**To do:** A verbatim repeat of the lines below is required, with the pictures removed.

§

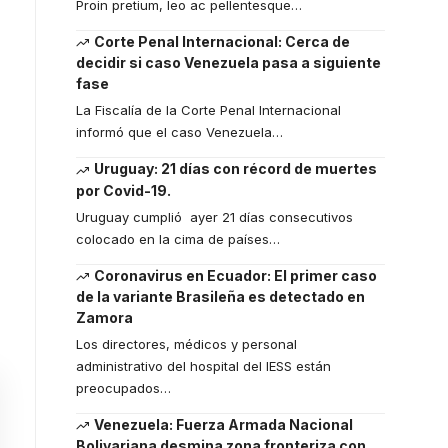
Proin pretium, leo ac pellentesque
…
Corte Penal Internacional: Cerca de
decidir si caso Venezuela pasa a siguiente
fase
La Fiscalía de la Corte Penal Internacional
informó que el caso Venezuela
…
Uruguay: 21 días con récord de muertes
por Covid-19.
Uruguay cumplió ayer 21 días consecutivos
colocado en la cima de países
…
Coronavirus en Ecuador: El primer caso
de la variante Brasileña es detectado en
Zamora
Los directores, médicos y personal
administrativo del hospital del IESS están
preocupados
…
Venezuela: Fuerza Armada Nacional
Bolivariana desmina zona fronteriza con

§

**Solution below:**
Proin pretium, leo ac pellentesque
…
Corte Penal Internacional: Cerca de
decidir si caso Venezuela pasa a siguiente
fase
La Fiscalía de la Corte Penal Internacional
informó que el caso Venezuela
…
Uruguay: 21 días con récord de muertes
por Covid-19.
Uruguay cumplió ayer 21 días consecutivos
colocado en la cima de países
…
Coronavirus en Ecuador: El primer caso
de la variante Brasileña es detectado en
Zamora
Los directores, médicos y personal
administrativo del hospital del IESS están
preocupados
…
Venezuela: Fuerza Armada Nacional
Bolivariana desmina zona fronteriza con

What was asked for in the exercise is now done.